Clovis Cornillac : Pierre Lemaître est extrêmement doué et au service du film. Dès le début, Pierre m’a dit “Mon livre est fait. Maintenant, c’est ton film qu’il faut faire.” Tout ce que je lui proposais ou demandais, il l’exécutait avec plaisir. C’est vraiment agréable de collaborer avec des personnes qui ne se tirent pas dans les pattes, qui sont dans l’échange.

Albert Dupontel avait réalisé “Au revoir là-haut” en 2017, qui avait eu une très belle réception auprès du public français. Y a-t-il une appréhension à passer “après” Albert Dupontel ?

Clovis Cornillac : Il n’y a pas vraiment de comparaison possible car les trois romans sont indépendants les uns des autres. C’est une trilogie au service d’une période, mais qui met en scène d’autres personnages, d’autres histoires.
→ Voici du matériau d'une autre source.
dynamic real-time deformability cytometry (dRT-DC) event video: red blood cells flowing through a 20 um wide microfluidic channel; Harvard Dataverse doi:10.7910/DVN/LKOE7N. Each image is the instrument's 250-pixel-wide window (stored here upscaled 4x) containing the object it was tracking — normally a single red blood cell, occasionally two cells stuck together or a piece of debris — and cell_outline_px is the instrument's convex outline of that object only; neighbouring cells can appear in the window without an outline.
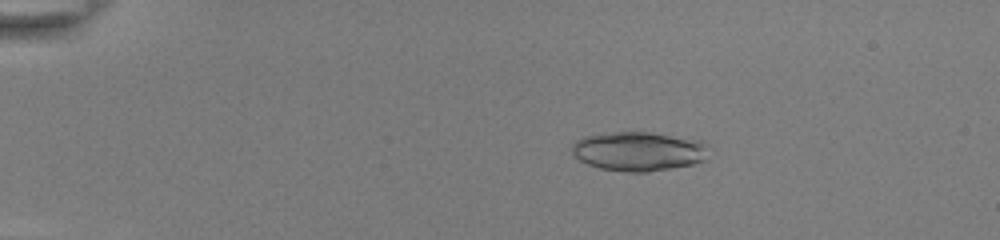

Pierre Lemaître a cette force d’amener le même niveau d’émotions à son lecteur mais avec des thématiques et des enjeux très différents.

Comment se dirige une troupe d’acteurs aussi différents qu’avertis ? Fanny Ardant, Léa Drucker, Alice Isaaz, Benoît Poelvoorde…

Clovis Cornillac : Ce qui est génial, quand on travaille avec des personnes qui sont dans le métier depuis un certain temps, c’est qu’ils ont la capacité d’entendre ce que tu leur dis et de le révéler ensuite, à leur manière. Dans certains films, tu peux te tromper au casting car l’acteur a donné tout ce qu’il pouvait donner au moment des essais. Or ici, tout était fluide. Tu te débrouilles aussi, pour que ça fonctionne, grâce au montage. La réalisation, c’est la chose la plus impudique qui existe mais qui ne doit pas se voir. C’est donner l’histoire telle qu’on aurait aimé qu’elle soit lue, mais s’effacer ensuite pour laisser les acteurs rayonner. Si le film est bon, c’est parce que les acteurs sont bons. Si le film est mauvais, c’est que la direction des acteurs n’était pas bonne.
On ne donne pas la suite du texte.